Finanz prüft Grassers Penthouse-Kredit

Liechtenstein-Stiftung

Finanz prüft Grassers Penthouse-Kredit

Neuigkeiten aus Karl-Heinz Grassers Finanzstrafverfahren berichtet das Magazin "Falter" in seiner am Mittwoch erscheinenden Ausgabe. Demnach ermitteln Staatsanwaltschaft und Finanzamt in einem Firmengeflecht rund um Grassers Stiftungen in Liechtenstein, "Silverland" und "Waterland". Es bestehe der Verdacht, dass er "dem Inland zurechenbare Einkünfte aus ausländischen Gesellschaften bezogen" und diese nicht versteuert habe. Dabei gehe es um einen günstigen Millionenkredit an Grasser zur Finanzierung seines Wiener Penthouse. Der frühere Finanzminister hat alle Vorwürfe von Steuerhinterziehung entschieden zurückgewiesen.

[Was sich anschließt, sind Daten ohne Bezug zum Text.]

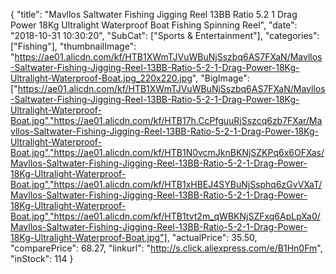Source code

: {
	"title": "Mavllos Saltwater Fishing Jigging Reel 13BB Ratio 5.2 1 Drag Power 18Kg Ultralight Waterproof Boat Fishing Spinning Reel",
	"date": "2018-10-31 10:30:20",
	"SubCat": ["Sports & Entertainment"],
	"categories": ["Fishing"],
	"thumbnailImage": "https://ae01.alicdn.com/kf/HTB1XWmTJVuWBuNjSszbq6AS7FXaN/Mavllos-Saltwater-Fishing-Jigging-Reel-13BB-Ratio-5-2-1-Drag-Power-18Kg-Ultralight-Waterproof-Boat.jpg_220x220.jpg",
	"BigImage": ["https://ae01.alicdn.com/kf/HTB1XWmTJVuWBuNjSszbq6AS7FXaN/Mavllos-Saltwater-Fishing-Jigging-Reel-13BB-Ratio-5-2-1-Drag-Power-18Kg-Ultralight-Waterproof-Boat.jpg","https://ae01.alicdn.com/kf/HTB17h.CcPfguuRjSszcq6zb7FXar/Mavllos-Saltwater-Fishing-Jigging-Reel-13BB-Ratio-5-2-1-Drag-Power-18Kg-Ultralight-Waterproof-Boat.jpg","https://ae01.alicdn.com/kf/HTB1N0vcmJknBKNjSZKPq6x6OFXas/Mavllos-Saltwater-Fishing-Jigging-Reel-13BB-Ratio-5-2-1-Drag-Power-18Kg-Ultralight-Waterproof-Boat.jpg","https://ae01.alicdn.com/kf/HTB1xHBEJ4SYBuNjSsphq6zGvVXaT/Mavllos-Saltwater-Fishing-Jigging-Reel-13BB-Ratio-5-2-1-Drag-Power-18Kg-Ultralight-Waterproof-Boat.jpg","https://ae01.alicdn.com/kf/HTB1tvt2m_qWBKNjSZFxq6ApLpXa0/Mavllos-Saltwater-Fishing-Jigging-Reel-13BB-Ratio-5-2-1-Drag-Power-18Kg-Ultralight-Waterproof-Boat.jpg"],
	"actualPrice": 35.50,
	"comparePrice": 68.27,
	"linkurl": "http://s.click.aliexpress.com/e/B1Hn0Fm",
	"inStock": 114
}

Kompliziertes Stiftungsgeflecht
Eine der Stiftungen Grassers in Liechtenstein trage den Namen "Waterland". In diese habe er seinen Drittelanteil an der Meinl Power Management Ltd. eingebracht, der mehr als drei Millionen Euro wert sein soll. Als Stiftungsräte fungieren Anwälte der Vaduzer Kanzlei Marxer. Diese "Waterland"-Stiftung habe wiederum Tochtergesellschaften, nämlich die "Silverwater Invest and Trade Inc." sowie die "Man Angelus Ltd." mit Sitz in Zypern.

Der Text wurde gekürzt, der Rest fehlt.